Beginning in the mid-1960s the Soviet federal government's directives for Central Asian cotton production mainly bankrupted the region's scarcest resource, water. Cotton uses about 3.5 acre feet of water per acre of plants, leading Soviet organizers to divert ever-increasing volumes of water from the area's 2 main rivers, the Amu Darya and Syr Darya, into inefficient irrigation canals, resulting in the remarkable shrinkage of the rivers' final destination, the Aral Sea. The Aral, when the world's fourth-largest inland sea with an area of 26,000 square miles, has actually shrunk to one-quarter its original size in one of the 20th century's worst eco-friendly catastrophes.


And now, the dollars and cents. Dr. Bill Schillinger at Washington State University recently described camelina's organization design to Capital Press as: "At 1,400 pounds per acre at 16 cents a pound, camelina would bring in $224 per acre; 28-bushel white wheat at $8.23 per bushel would garner $230."

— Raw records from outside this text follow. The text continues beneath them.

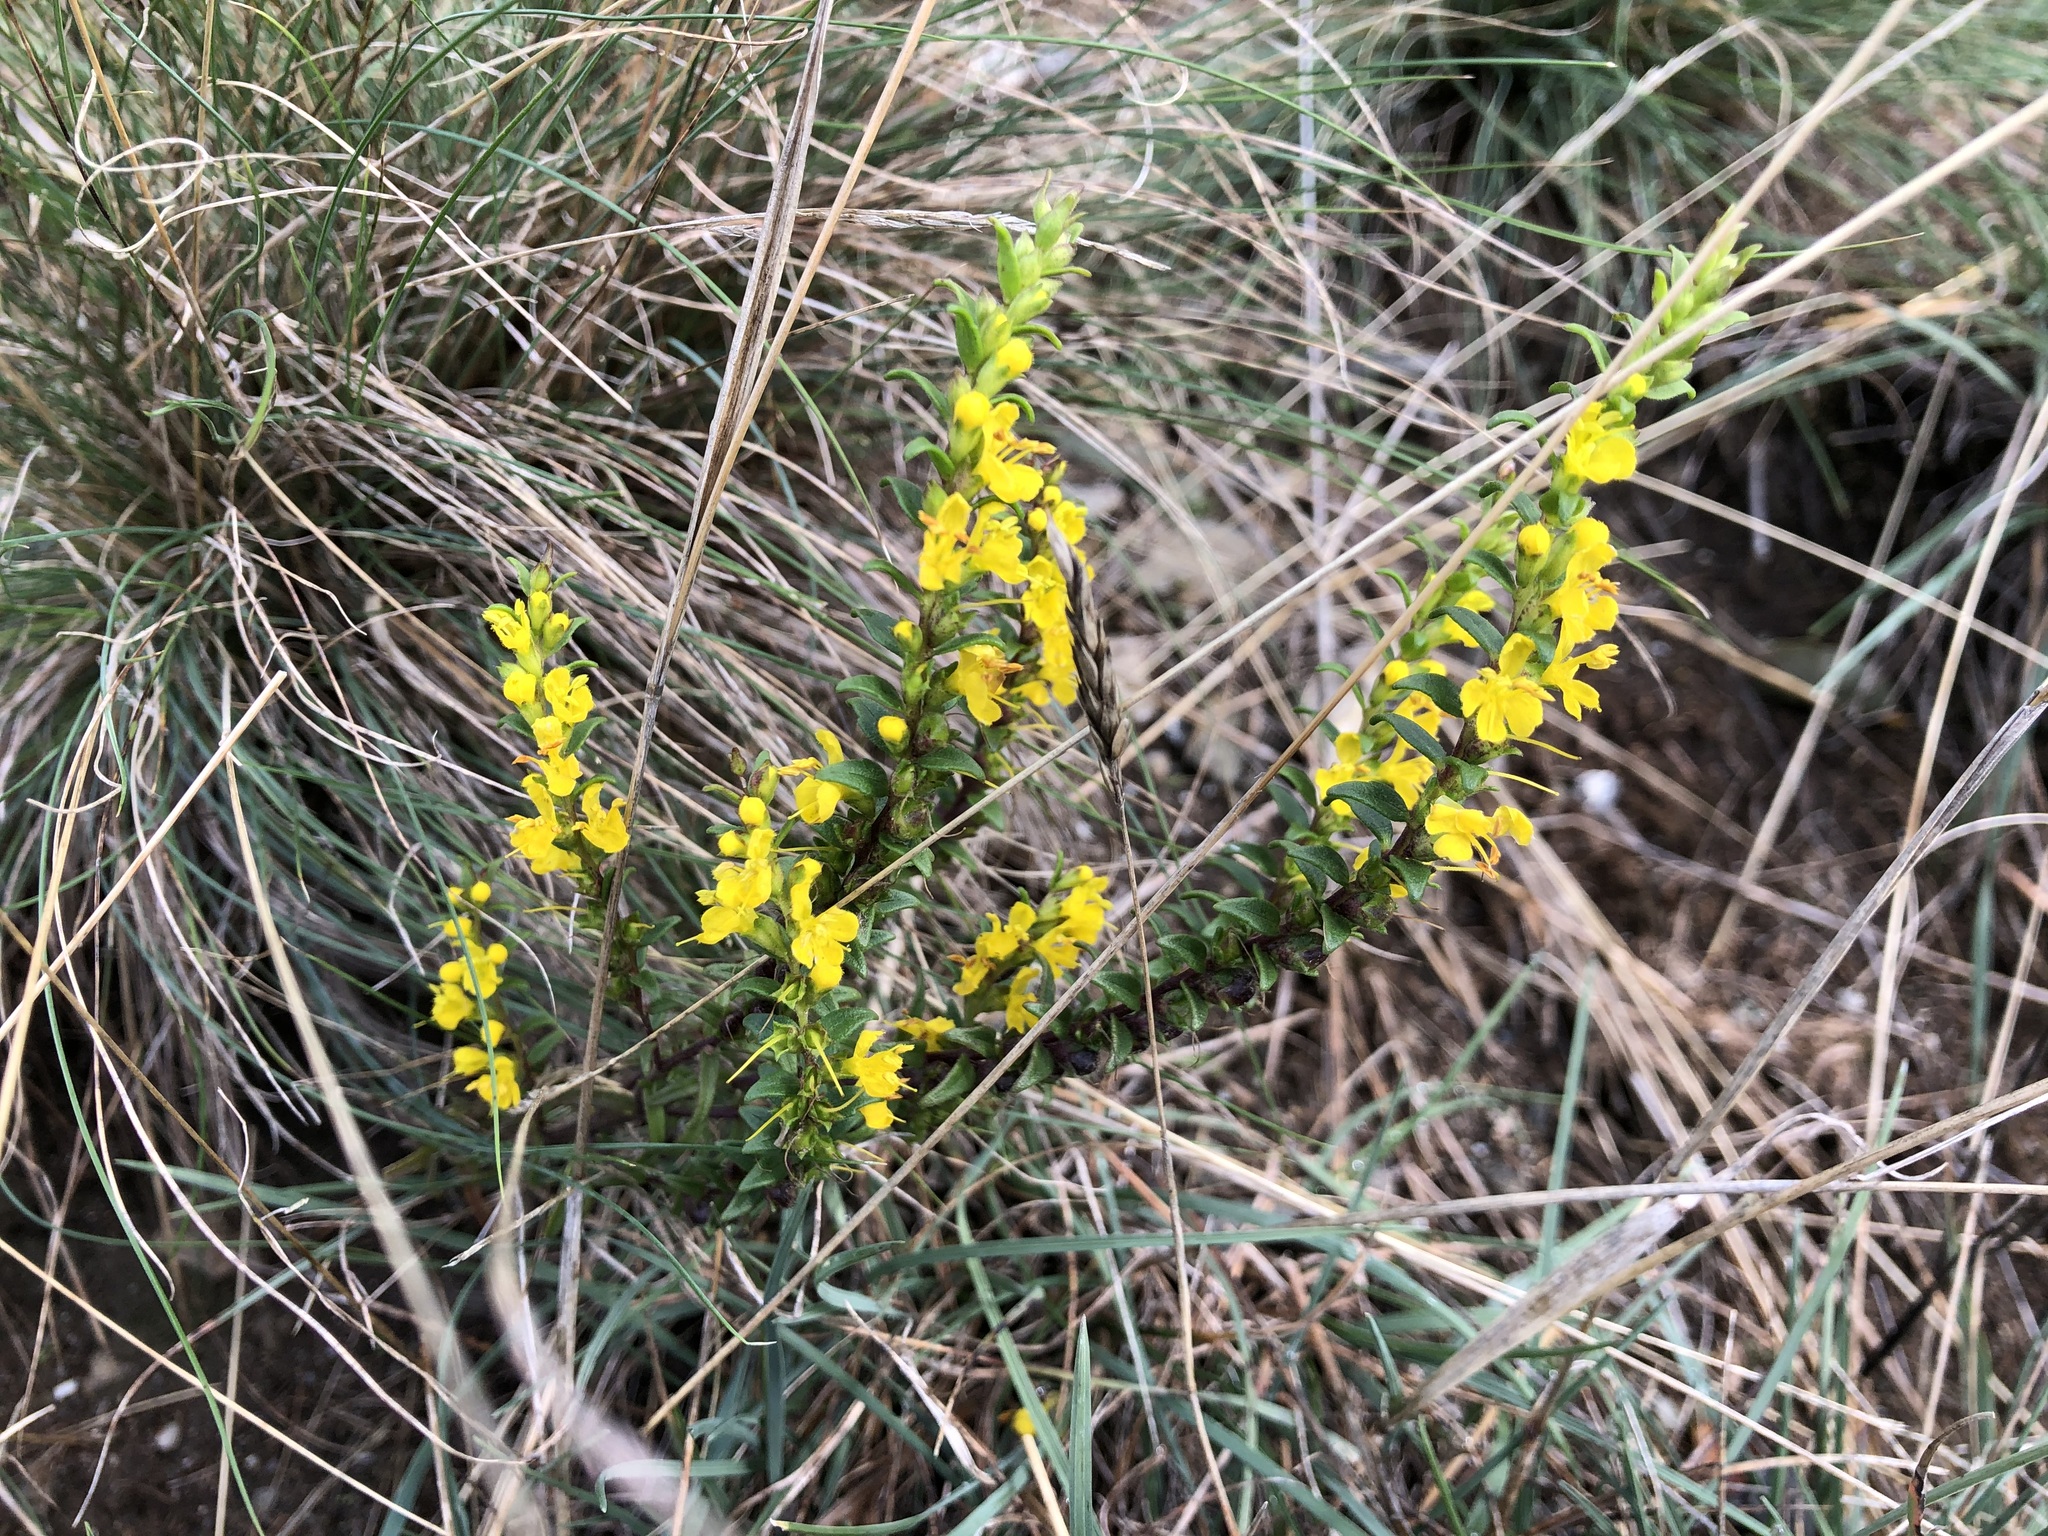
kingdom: Plantae
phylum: Tracheophyta
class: Magnoliopsida
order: Lamiales
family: Orobanchaceae
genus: Odontites
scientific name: Odontites luteus
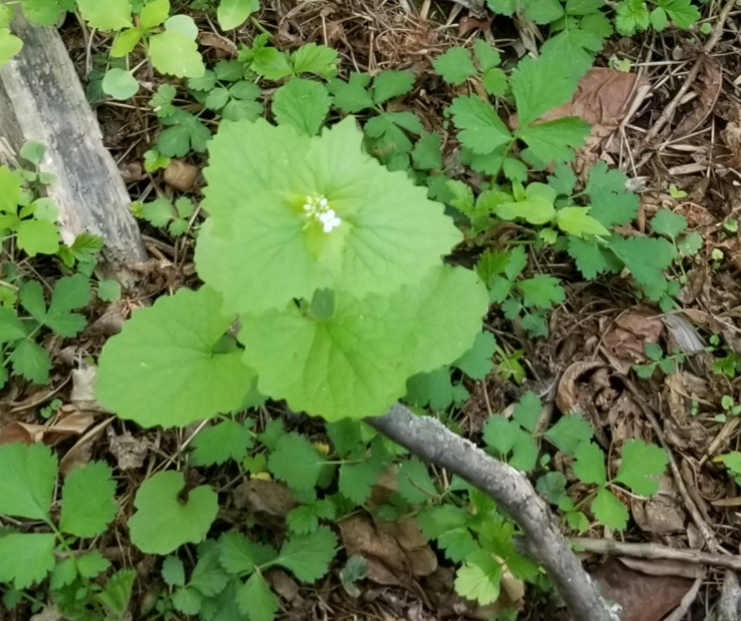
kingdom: Plantae
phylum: Tracheophyta
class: Magnoliopsida
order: Brassicales
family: Brassicaceae
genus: Alliaria
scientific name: Alliaria petiolata
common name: Garlic mustard
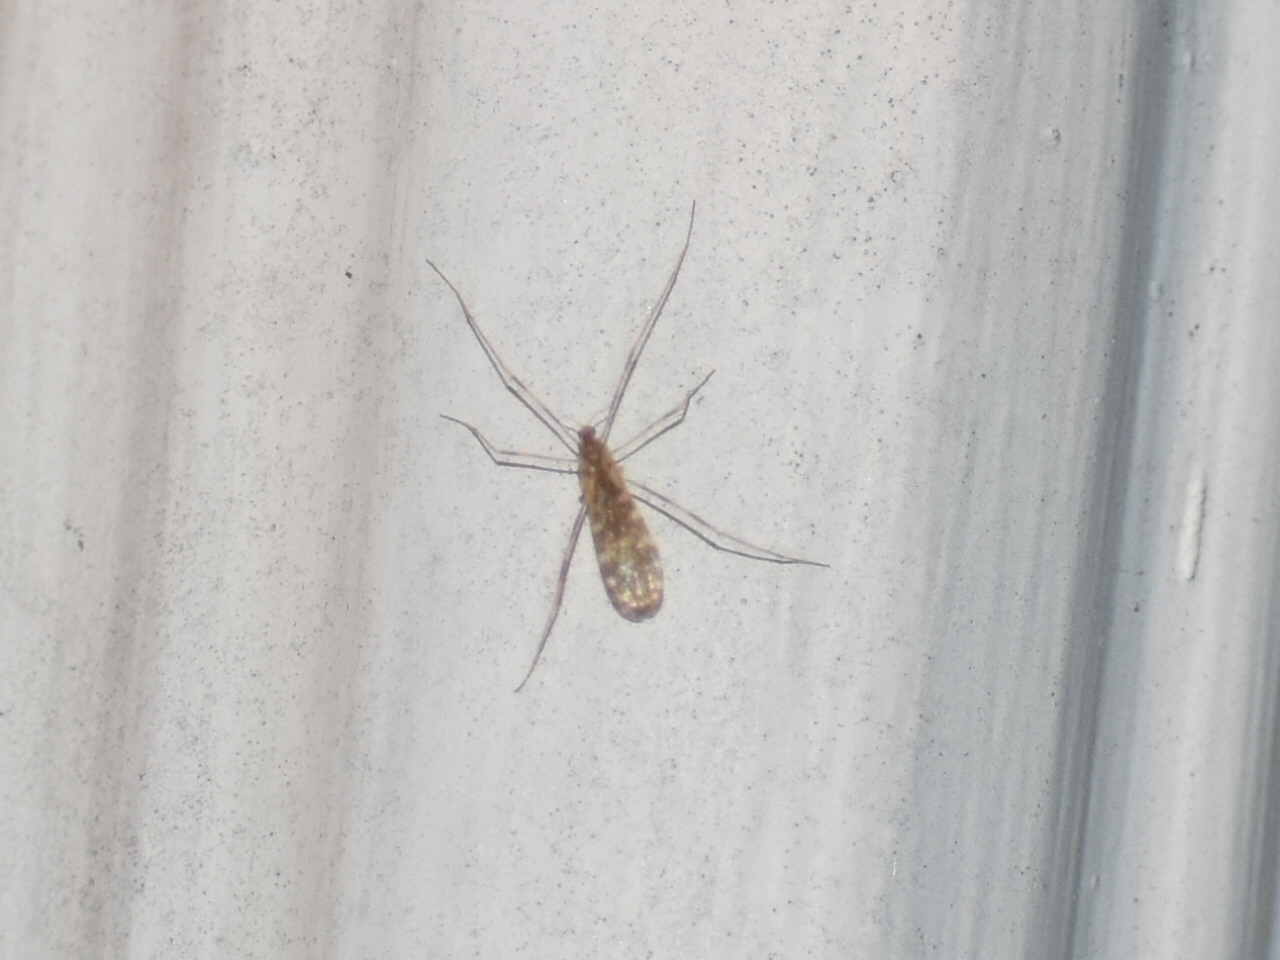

Central Asia has the land, the farms, the irrigation facilities and a modest wage scale in contrast to America or Europe - all that's missing out on is the foreign investment. U.S. financiers have the cash and access to the expertise of America's land grant universities. What is particular is that biofuel's market share will grow with time; less particular is who will enjoy the benefits of developing it as a viable concern in Central Asia.


If the current past is anything to pass it is unlikely to be American and European financiers, focused as they are on Caspian oil and gas.


But while the Japanese flight experiments indicate Asian interest, American investors have the scholastic know-how, if they are ready to follow the Silk Road into developing a new market. Certainly anything that reduces water usage and pesticides, diversifies crop production and enhances the lot of their agrarian population will receive most cautious consideration from Central Asia's governments, and farming and veggie oil processing plants are not just more affordable than pipelines, they can be constructed faster.


And jatropha curcas's biofuel potential? Another story for another time.